La solidaridad se extravió. El afecto al prójimo se ausentó.
Triste y consternante.
¿Eso somos? ¿En eso nos hemos convertido?
¿Tienen razón los apologistas de la corrupción? ¿Estaba en lo cierto Obregón cuando aseguraba que nadie aguantaba un cañonazo de diez mil pesos? ¿Acertaba Ruiz Cortines al afirmar que todos eran honestos hasta que los ponían donde hay? ¿O tiene razón Peña y la corrupción es nuestro ADN cultural?
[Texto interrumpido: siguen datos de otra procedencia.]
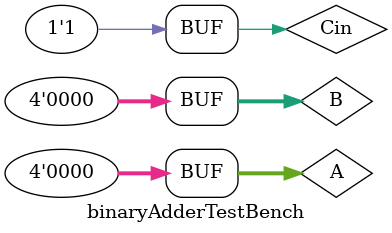
<source format=v>
module binaryAdderTestBench;
  
  reg[3:0] A,  B;
  reg Cin;
  
  wire[3:0] S;
  wire Cout;
  
  binaryAdderUsingFullAdder b1(A, B, Cin, S, Cout);
  
  initial
  begin
    for(A = 0; A < 16; A = A + 1)
    begin
      for(B = 0; B < 16; B = B + 1)
      begin
        #00 Cin = 1'b0;
        #50 Cin = 1'b1;
        #50 ;
      end
    end
  end
endmodule
  
  

</source>
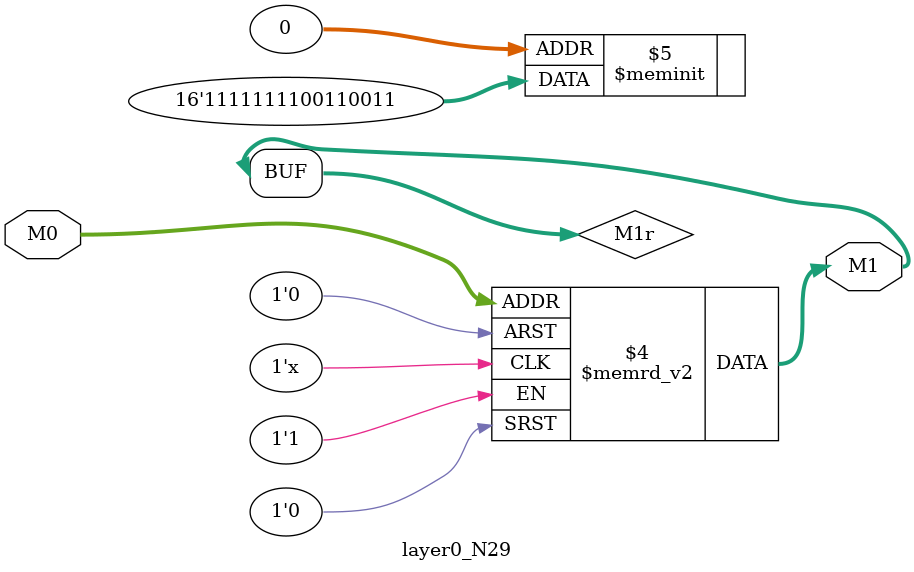
<source format=v>
module layer0_N29 ( input [2:0] M0, output [1:0] M1 );

	(*rom_style = "distributed" *) reg [1:0] M1r;
	assign M1 = M1r;
	always @ (M0) begin
		case (M0)
			3'b000: M1r = 2'b11;
			3'b100: M1r = 2'b11;
			3'b010: M1r = 2'b11;
			3'b110: M1r = 2'b11;
			3'b001: M1r = 2'b00;
			3'b101: M1r = 2'b11;
			3'b011: M1r = 2'b00;
			3'b111: M1r = 2'b11;

		endcase
	end
endmodule

</source>
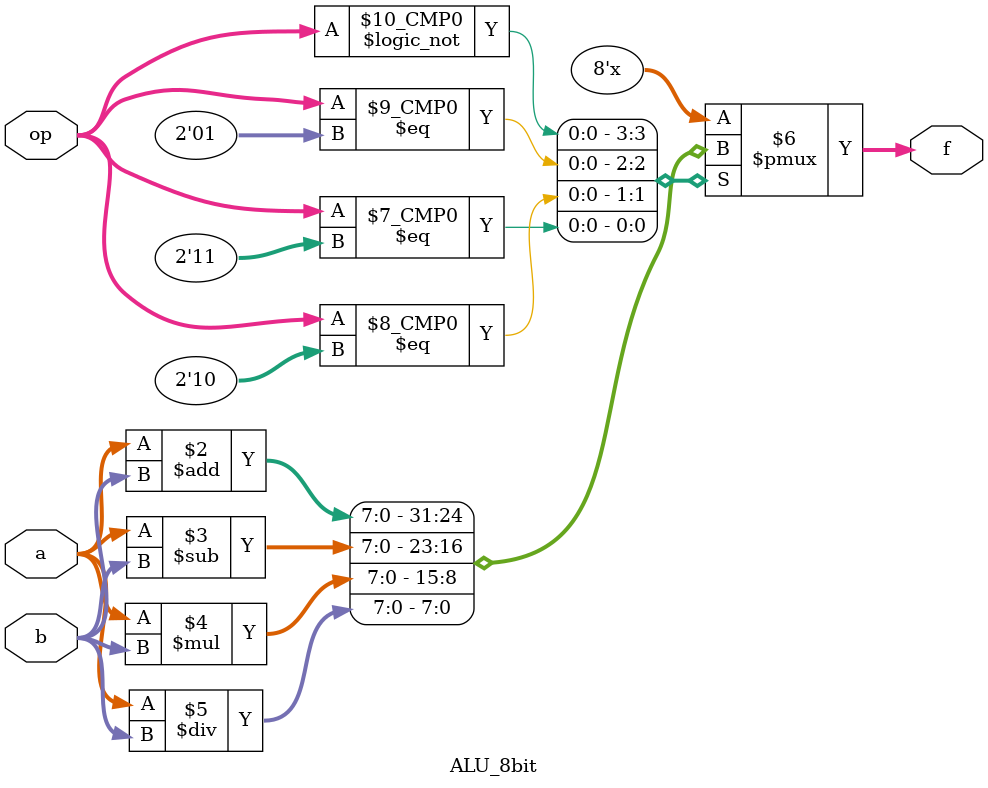
<source format=v>
module ALU_8bit(f, a, b, op);
    input [1:0] op;
    input [7:0] a,b;
    output reg [7:0]f;
    parameter ADD = 2'b00, SUB = 2'b01, MUL = 2'b10, DIV = 2'b11;
    always @(*)
        case(op)
            ADD: f=a+b;
            SUB: f=a-b;
            MUL: f=a*b;
            DIV: f=a/b;
        endcase
endmodule
</source>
Esa mezcla de mexicanos de todas partes, que llegan a un lugar abierto para construir un espacio común, nos mostraron que hay quienes siempre se esforzaran en destruir lo que otros construyen. Que la ambición y la falta de escrúpulo, efectivamente, puede estar en todas partes.
Sé, pese a ello, que somos más los decentes. Que hay 12 millones de mexicanos que viven en Estados Unidos y que han demostrado -lo hacen todo el tiempo- que con leyes que se cumplen, con instituciones que funcionan, con una sociedad que alimenta el respeto a la civilidad, el mexicano común puede ser trabajador como el que más, responsable como el mejor, productivo como el más competente. Puede ser honrado y respetar la ley.
Habemos millones que, pese a todos los incentivos en contrario, respetamos la ley, creemos en la educación y aspiramos a la decencia.
Este tiempo mexicano, sangriento y ezquizofréncio, ha deformado mucho. Las imágenes de que el crimen paga, calan. Los corridos que alaban al que viola la ley, se contagian. la crónica de la impunidad, desalienta.
Hay que estar alertas. Odile vino a recordarnos lo que hemos sido. Lo que somos. Y, ojalá, lo que no queremos llegar a ser.